The dilemma both economists are having over whether their indicators are flashing false positives highlights the struggle industry experts have with claiming any one indicator can be perfect. Especially given the small sample size.
"We've got eight observations [since 1968]," Harvey said. "That's it. There's not a lot you can do with eight observations."
And often, just looking at the data might not reveal some of the alarming signs under the surface when heading into a recession. Steven Pearlstein won a Pulitzer prize for his extensive work predicting the financial crisis of 2007/2008 and for writing the US economy was on the cusp of recession.

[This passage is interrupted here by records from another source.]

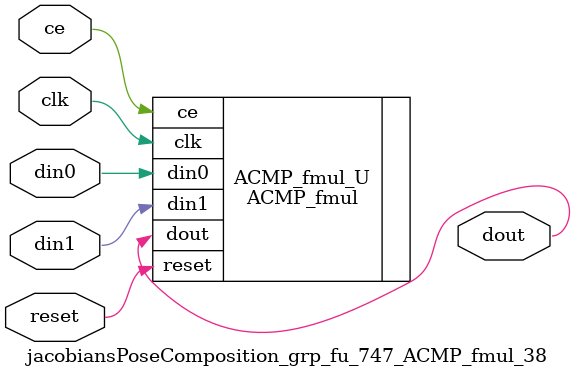
<source format=v>

`timescale 1 ns / 1 ps
module jacobiansPoseComposition_grp_fu_747_ACMP_fmul_38(
    clk,
    reset,
    ce,
    din0,
    din1,
    dout);

parameter ID = 32'd1;
parameter NUM_STAGE = 32'd1;
parameter din0_WIDTH = 32'd1;
parameter din1_WIDTH = 32'd1;
parameter dout_WIDTH = 32'd1;
input clk;
input reset;
input ce;
input[din0_WIDTH - 1:0] din0;
input[din1_WIDTH - 1:0] din1;
output[dout_WIDTH - 1:0] dout;



ACMP_fmul #(
.ID( ID ),
.NUM_STAGE( 4 ),
.din0_WIDTH( din0_WIDTH ),
.din1_WIDTH( din1_WIDTH ),
.dout_WIDTH( dout_WIDTH ))
ACMP_fmul_U(
    .clk( clk ),
    .reset( reset ),
    .ce( ce ),
    .din0( din0 ),
    .din1( din1 ),
    .dout( dout ));

endmodule

</source>
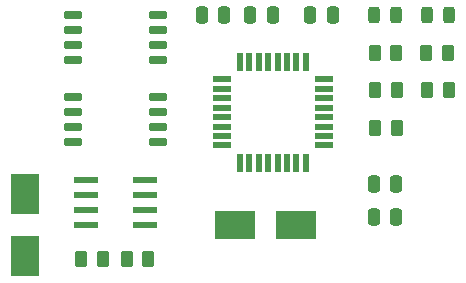
<source format=gtp>
%TF.GenerationSoftware,KiCad,Pcbnew,(6.0.6)*%
%TF.CreationDate,2022-11-25T13:48:06+01:00*%
%TF.ProjectId,MCU DataLogger,4d435520-4461-4746-914c-6f676765722e,1*%
%TF.SameCoordinates,Original*%
%TF.FileFunction,Paste,Top*%
%TF.FilePolarity,Positive*%
%FSLAX46Y46*%
G04 Gerber Fmt 4.6, Leading zero omitted, Abs format (unit mm)*
G04 Created by KiCad (PCBNEW (6.0.6)) date 2022-11-25 13:48:06*
%MOMM*%
%LPD*%
G01*
G04 APERTURE LIST*
G04 Aperture macros list*
%AMRoundRect*
0 Rectangle with rounded corners*
0 $1 Rounding radius*
0 $2 $3 $4 $5 $6 $7 $8 $9 X,Y pos of 4 corners*
0 Add a 4 corners polygon primitive as box body*
4,1,4,$2,$3,$4,$5,$6,$7,$8,$9,$2,$3,0*
0 Add four circle primitives for the rounded corners*
1,1,$1+$1,$2,$3*
1,1,$1+$1,$4,$5*
1,1,$1+$1,$6,$7*
1,1,$1+$1,$8,$9*
0 Add four rect primitives between the rounded corners*
20,1,$1+$1,$2,$3,$4,$5,0*
20,1,$1+$1,$4,$5,$6,$7,0*
20,1,$1+$1,$6,$7,$8,$9,0*
20,1,$1+$1,$8,$9,$2,$3,0*%
G04 Aperture macros list end*
%ADD10RoundRect,0.250000X-0.250000X-0.475000X0.250000X-0.475000X0.250000X0.475000X-0.250000X0.475000X0*%
%ADD11RoundRect,0.250000X0.250000X0.475000X-0.250000X0.475000X-0.250000X-0.475000X0.250000X-0.475000X0*%
%ADD12R,3.500000X2.400000*%
%ADD13RoundRect,0.243750X-0.243750X-0.456250X0.243750X-0.456250X0.243750X0.456250X-0.243750X0.456250X0*%
%ADD14RoundRect,0.250000X-0.262500X-0.450000X0.262500X-0.450000X0.262500X0.450000X-0.262500X0.450000X0*%
%ADD15RoundRect,0.250000X0.262500X0.450000X-0.262500X0.450000X-0.262500X-0.450000X0.262500X-0.450000X0*%
%ADD16R,2.400000X3.500000*%
%ADD17RoundRect,0.150000X-0.650000X-0.150000X0.650000X-0.150000X0.650000X0.150000X-0.650000X0.150000X0*%
%ADD18R,1.500000X0.550000*%
%ADD19R,0.550000X1.500000*%
%ADD20RoundRect,0.041300X-0.943700X-0.253700X0.943700X-0.253700X0.943700X0.253700X-0.943700X0.253700X0*%
G04 APERTURE END LIST*
D10*
%TO.C,C1*%
X57470000Y-85725000D03*
X59370000Y-85725000D03*
%TD*%
D11*
%TO.C,C2*%
X73962500Y-100076000D03*
X72062500Y-100076000D03*
%TD*%
D12*
%TO.C,Y2*%
X65465000Y-103505000D03*
X60265000Y-103505000D03*
%TD*%
D13*
%TO.C,D2*%
X72057500Y-85760000D03*
X73932500Y-85760000D03*
%TD*%
D14*
%TO.C,R3*%
X47298600Y-106375200D03*
X49123600Y-106375200D03*
%TD*%
D15*
%TO.C,R1*%
X74005000Y-95285000D03*
X72180000Y-95285000D03*
%TD*%
D10*
%TO.C,C5*%
X66680000Y-85725000D03*
X68580000Y-85725000D03*
%TD*%
D16*
%TO.C,Y1*%
X42545000Y-106105000D03*
X42545000Y-100905000D03*
%TD*%
D14*
%TO.C,R7*%
X72137500Y-88935000D03*
X73962500Y-88935000D03*
%TD*%
D17*
%TO.C,U2*%
X46565000Y-85725000D03*
X46565000Y-86995000D03*
X46565000Y-88265000D03*
X46565000Y-89535000D03*
X53765000Y-89535000D03*
X53765000Y-88265000D03*
X53765000Y-86995000D03*
X53765000Y-85725000D03*
%TD*%
D18*
%TO.C,U4*%
X59200000Y-91180000D03*
X59200000Y-91980000D03*
X59200000Y-92780000D03*
X59200000Y-93580000D03*
X59200000Y-94380000D03*
X59200000Y-95180000D03*
X59200000Y-95980000D03*
X59200000Y-96780000D03*
D19*
X60700000Y-98280000D03*
X61500000Y-98280000D03*
X62300000Y-98280000D03*
X63100000Y-98280000D03*
X63900000Y-98280000D03*
X64700000Y-98280000D03*
X65500000Y-98280000D03*
X66300000Y-98280000D03*
D18*
X67800000Y-96780000D03*
X67800000Y-95980000D03*
X67800000Y-95180000D03*
X67800000Y-94380000D03*
X67800000Y-93580000D03*
X67800000Y-92780000D03*
X67800000Y-91980000D03*
X67800000Y-91180000D03*
D19*
X66300000Y-89680000D03*
X65500000Y-89680000D03*
X64700000Y-89680000D03*
X63900000Y-89680000D03*
X63100000Y-89680000D03*
X62300000Y-89680000D03*
X61500000Y-89680000D03*
X60700000Y-89680000D03*
%TD*%
D17*
%TO.C,U1*%
X53765000Y-92710000D03*
X53765000Y-93980000D03*
X53765000Y-95250000D03*
X53765000Y-96520000D03*
X46565000Y-96520000D03*
X46565000Y-95250000D03*
X46565000Y-93980000D03*
X46565000Y-92710000D03*
%TD*%
D13*
%TO.C,D1*%
X76532500Y-85760000D03*
X78407500Y-85760000D03*
%TD*%
D10*
%TO.C,C3*%
X61600000Y-85725000D03*
X63500000Y-85725000D03*
%TD*%
D15*
%TO.C,R2*%
X74005000Y-92110000D03*
X72180000Y-92110000D03*
%TD*%
D20*
%TO.C,U3*%
X47690000Y-99695000D03*
X47690000Y-100965000D03*
X47690000Y-102235000D03*
X47690000Y-103505000D03*
X52640000Y-103505000D03*
X52640000Y-102235000D03*
X52640000Y-100965000D03*
X52640000Y-99695000D03*
%TD*%
D11*
%TO.C,C4*%
X73975000Y-102806000D03*
X72075000Y-102806000D03*
%TD*%
D14*
%TO.C,R6*%
X76582500Y-92110000D03*
X78407500Y-92110000D03*
%TD*%
D15*
%TO.C,R4*%
X52959000Y-106375200D03*
X51134000Y-106375200D03*
%TD*%
%TO.C,R5*%
X78327500Y-88935000D03*
X76502500Y-88935000D03*
%TD*%
M02*

</source>
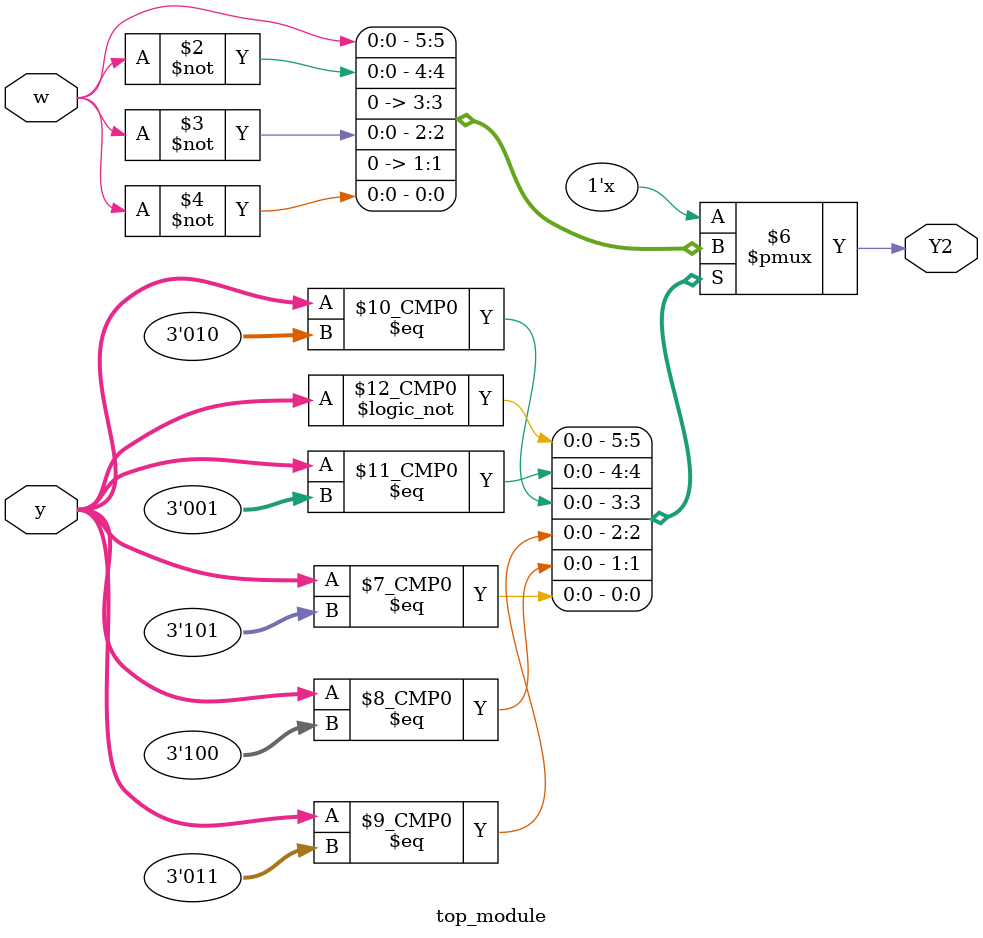
<source format=sv>
module top_module(
    input [3:1] y,
    input w,
    output reg Y2
);

always @(*) begin
    case (y)
        3'b000: Y2 = w;
        3'b001: Y2 = ~w;
        3'b010: Y2 = 1'b0;
        3'b011: Y2 = ~w;
        3'b100: Y2 = 1'b0;
        3'b101: Y2 = ~w;
        default: Y2 = 1'bx;
    endcase
end

endmodule

</source>
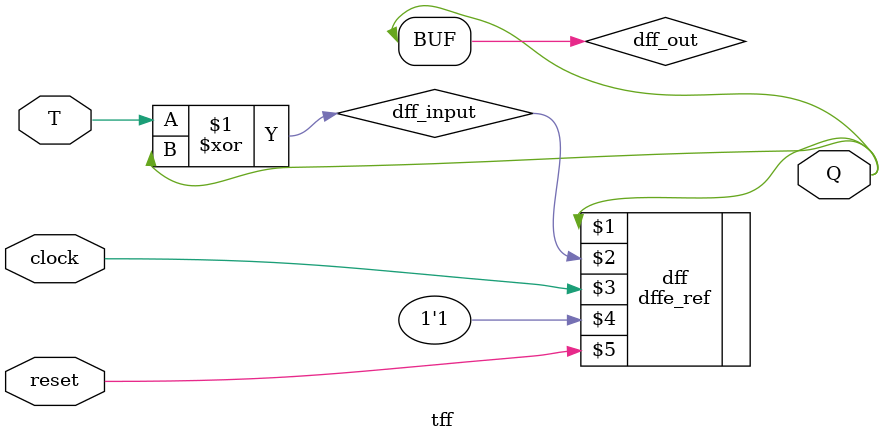
<source format=v>
module tff(T, clock, reset, Q);

    input T, clock, reset;
    output Q;
    
    wire dff_input, dff_out;
    assign dff_input = T ^ dff_out;

    dffe_ref dff(Q, dff_input, clock, 1'b1, reset);
    assign dff_out = Q;


endmodule
</source>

But Pearlstein told Yahoo Finance he didn't come to this conclusion by looking at traditional economic indicators.
"I was just looking at the financial markets and said this is f**ing nuts," Pearlstein told Yahoo Finance. "This is going to implode."
Pearlstein said that recession indicators that track economic data miss the larger fear most Americans have when they think about recessions. "Most of the recent recessions we've had were the result of a bursting of a financial bubble," Pearlstein said. "And none of these economic data really speak to that."
Harvard economist Jason Furman, who served as chairman of the Council of Economic Advisers under former President Barack Obama, joked, kind of, that "almost every recession indicator has not survived the next recession."
"It's just like a random thing that happens, you know, over and over again," Furman said. "I think we'd like to be able to predict, but I think we can't. And once you admit you can't, that itself is knowledge and wisdom."
He added that predicting recessions is like a roll of the dice. If you roll a one, maybe there's a recession, if you roll numbers two through six, maybe things will be OK. There are times when the die can have more possibilities to flash recession. In other words, the odds increase, but it's never certain.
"If you know how dice [work], that doesn't help tell you what number is going to come up on the dice, but it tells you how to gamble, and, more importantly, how not to gamble," Furman said.
This comes back to the truth about recession indicators: They can be right for a long time. But anyone who's ever been on a trip to Las Vegas knows that no one can guess correctly where the dice will fall forever.